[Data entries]
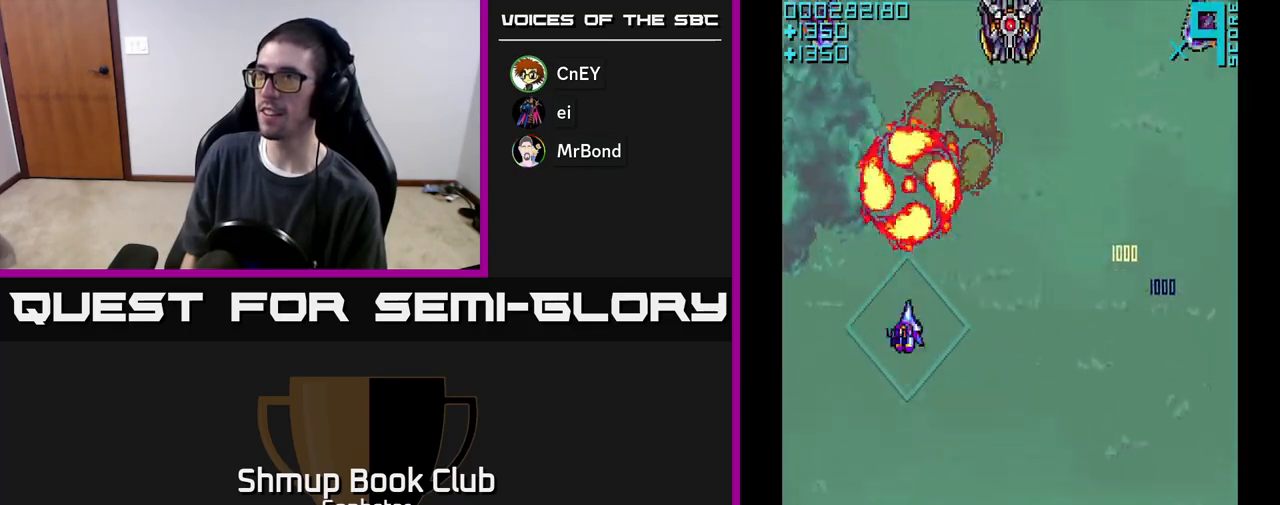
{"buttons": ["A"], "left_stick": "center", "events": [[17, "DPAD_RIGHT", "down"], [17, "DPAD_UP", "down"], [117, "DPAD_RIGHT", "up"], [200, "DPAD_RIGHT", "down"], [300, "DPAD_RIGHT", "up"], [350, "DPAD_UP", "up"]]}
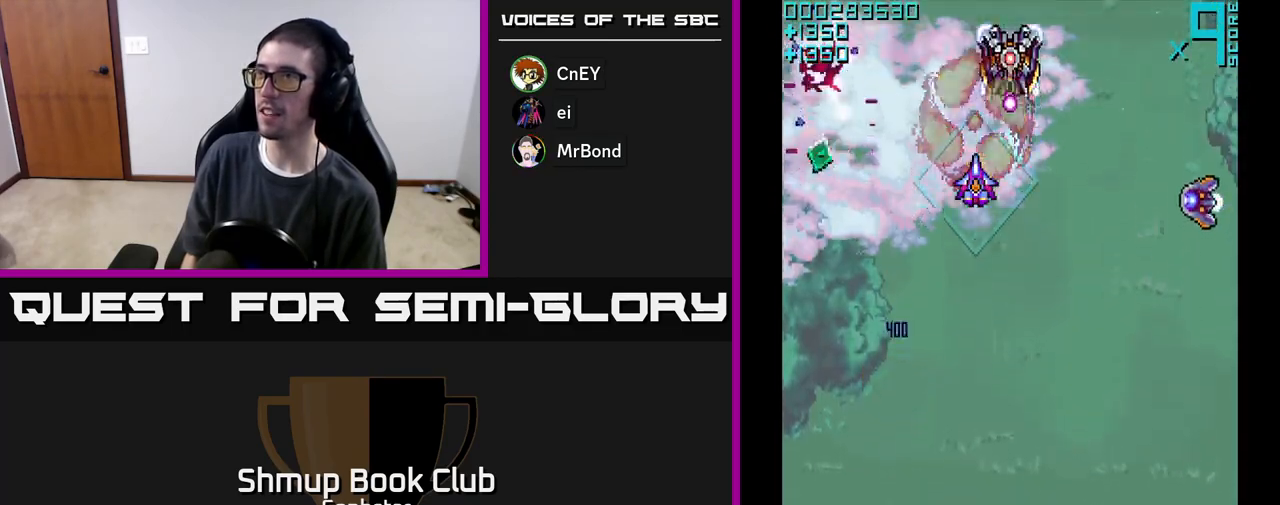
{"buttons": ["A", "DPAD_RIGHT"], "left_stick": "center", "events": [[50, "DPAD_DOWN", "down"], [50, "DPAD_RIGHT", "down"], [433, "DPAD_DOWN", "up"]]}
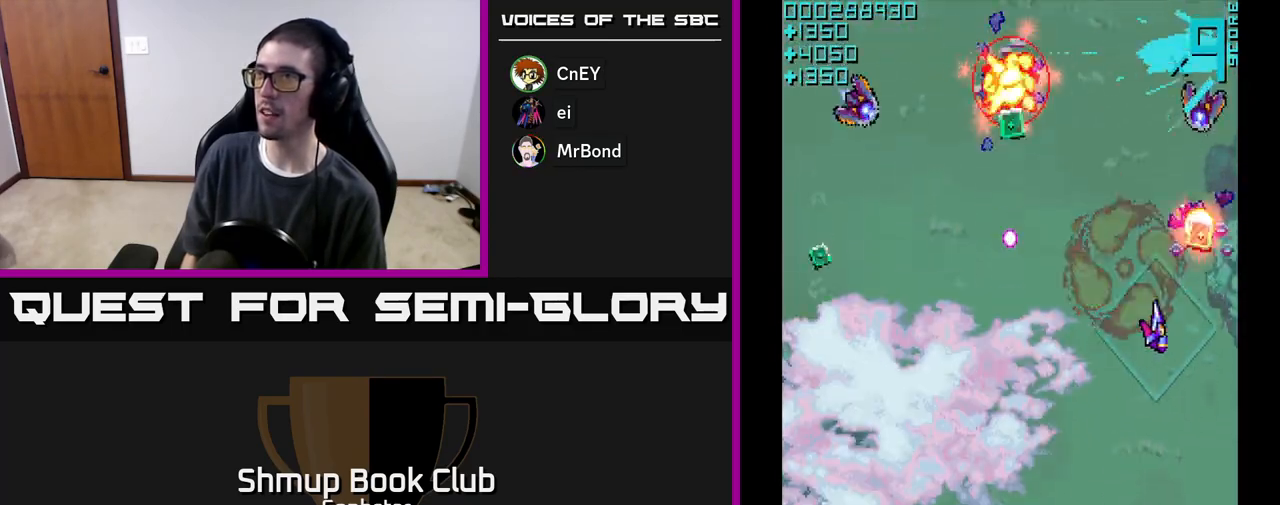
{"buttons": ["A", "DPAD_LEFT"], "left_stick": "center", "events": [[133, "DPAD_RIGHT", "up"], [133, "DPAD_UP", "down"], [217, "DPAD_LEFT", "down"], [417, "DPAD_UP", "up"]]}
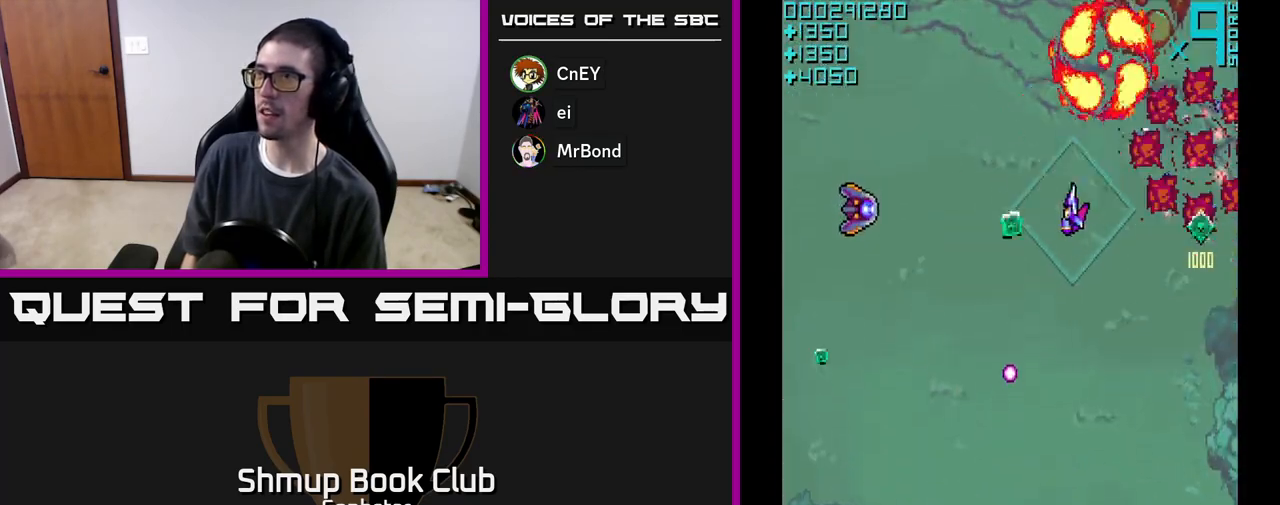
{"buttons": ["A", "DPAD_DOWN"], "left_stick": "center", "events": [[100, "DPAD_DOWN", "down"], [100, "DPAD_LEFT", "up"], [150, "DPAD_RIGHT", "down"], [233, "DPAD_DOWN", "up"], [300, "A", "up"], [400, "A", "down"], [433, "DPAD_DOWN", "down"], [500, "DPAD_RIGHT", "up"]]}
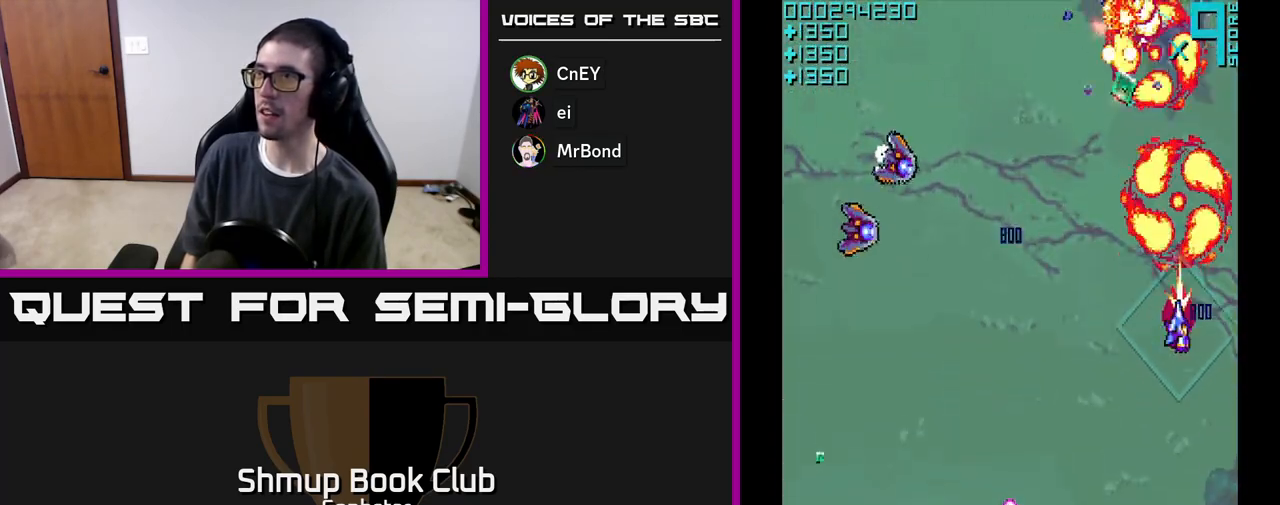
{"buttons": ["A", "DPAD_LEFT"], "left_stick": "center", "events": [[50, "DPAD_LEFT", "down"], [83, "DPAD_DOWN", "up"]]}
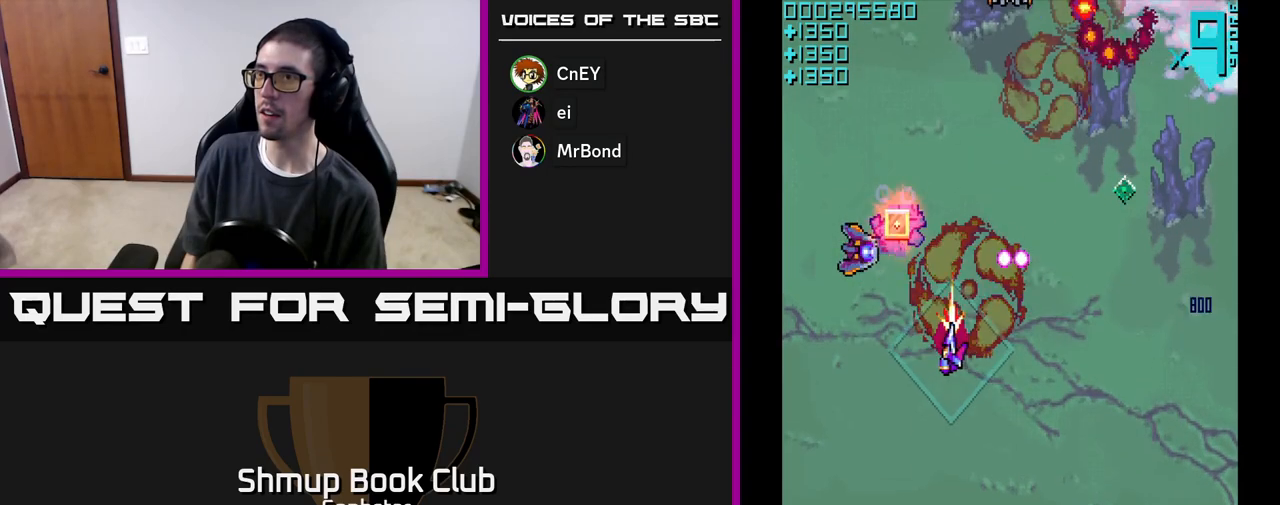
{"buttons": ["A", "DPAD_DOWN", "DPAD_RIGHT"], "left_stick": "center", "events": [[167, "DPAD_UP", "down"], [267, "DPAD_LEFT", "up"], [317, "DPAD_RIGHT", "down"], [350, "A", "up"], [383, "DPAD_UP", "up"], [483, "DPAD_DOWN", "down"], [500, "A", "down"]]}
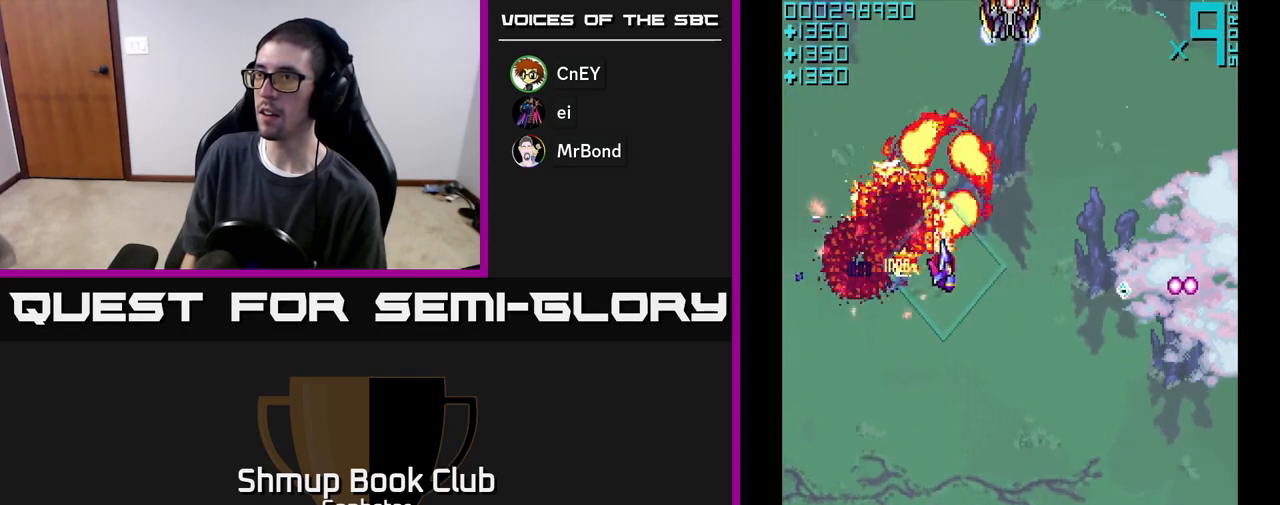
{"buttons": ["A"], "left_stick": "center", "events": [[133, "DPAD_DOWN", "up"], [233, "DPAD_DOWN", "down"], [383, "DPAD_DOWN", "up"], [500, "DPAD_RIGHT", "up"]]}
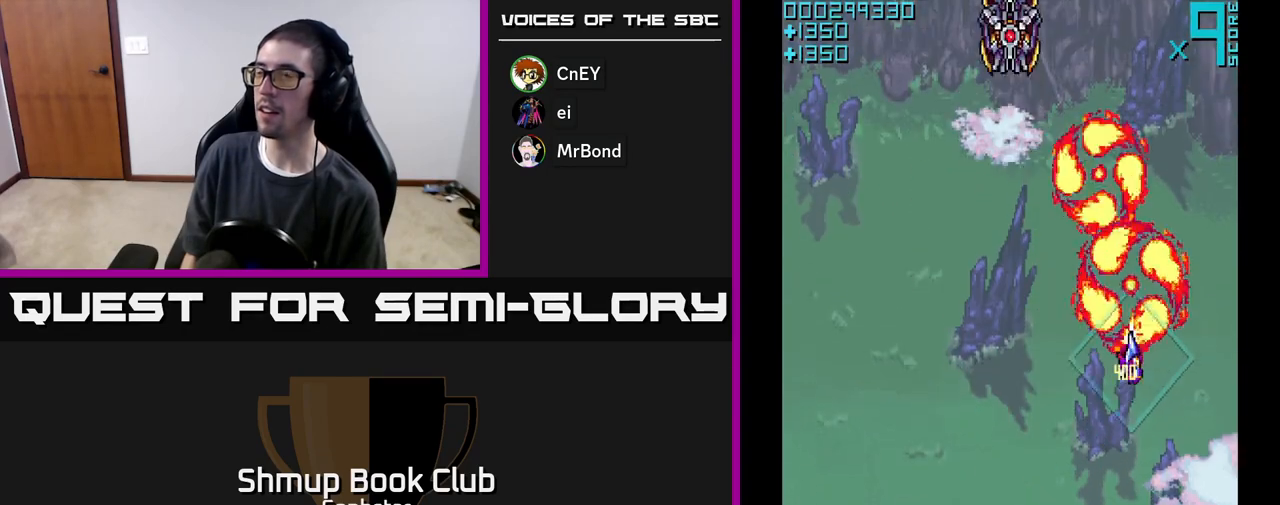
{"buttons": ["A"], "left_stick": "center", "events": [[17, "DPAD_UP", "down"], [67, "DPAD_LEFT", "down"], [333, "DPAD_UP", "up"], [350, "DPAD_LEFT", "up"]]}
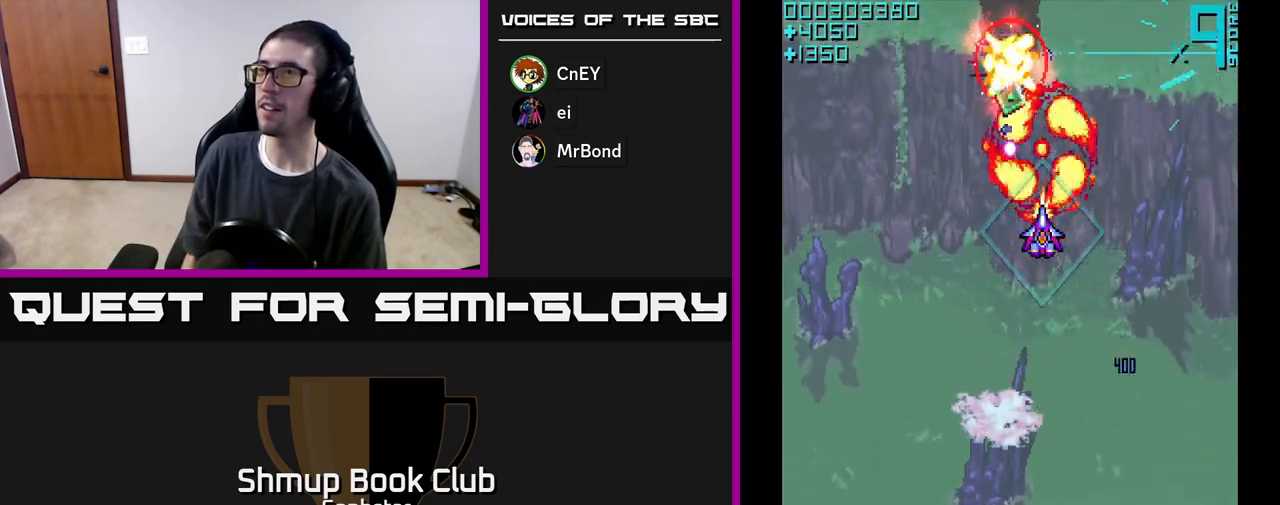
{"buttons": ["A"], "left_stick": "center", "events": [[383, "DPAD_UP", "down"], [450, "DPAD_UP", "up"]]}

Work request: Copy all the entries above exactly as they stand, except for the pictures.

Answer box:
{"buttons": ["A"], "left_stick": "center", "events": [[17, "DPAD_RIGHT", "down"], [17, "DPAD_UP", "down"], [117, "DPAD_RIGHT", "up"], [200, "DPAD_RIGHT", "down"], [300, "DPAD_RIGHT", "up"], [350, "DPAD_UP", "up"]]}
{"buttons": ["A", "DPAD_RIGHT"], "left_stick": "center", "events": [[50, "DPAD_DOWN", "down"], [50, "DPAD_RIGHT", "down"], [433, "DPAD_DOWN", "up"]]}
{"buttons": ["A", "DPAD_LEFT"], "left_stick": "center", "events": [[133, "DPAD_RIGHT", "up"], [133, "DPAD_UP", "down"], [217, "DPAD_LEFT", "down"], [417, "DPAD_UP", "up"]]}
{"buttons": ["A", "DPAD_DOWN"], "left_stick": "center", "events": [[100, "DPAD_DOWN", "down"], [100, "DPAD_LEFT", "up"], [150, "DPAD_RIGHT", "down"], [233, "DPAD_DOWN", "up"], [300, "A", "up"], [400, "A", "down"], [433, "DPAD_DOWN", "down"], [500, "DPAD_RIGHT", "up"]]}
{"buttons": ["A", "DPAD_LEFT"], "left_stick": "center", "events": [[50, "DPAD_LEFT", "down"], [83, "DPAD_DOWN", "up"]]}
{"buttons": ["A", "DPAD_DOWN", "DPAD_RIGHT"], "left_stick": "center", "events": [[167, "DPAD_UP", "down"], [267, "DPAD_LEFT", "up"], [317, "DPAD_RIGHT", "down"], [350, "A", "up"], [383, "DPAD_UP", "up"], [483, "DPAD_DOWN", "down"], [500, "A", "down"]]}
{"buttons": ["A"], "left_stick": "center", "events": [[133, "DPAD_DOWN", "up"], [233, "DPAD_DOWN", "down"], [383, "DPAD_DOWN", "up"], [500, "DPAD_RIGHT", "up"]]}
{"buttons": ["A"], "left_stick": "center", "events": [[17, "DPAD_UP", "down"], [67, "DPAD_LEFT", "down"], [333, "DPAD_UP", "up"], [350, "DPAD_LEFT", "up"]]}
{"buttons": ["A"], "left_stick": "center", "events": [[383, "DPAD_UP", "down"], [450, "DPAD_UP", "up"]]}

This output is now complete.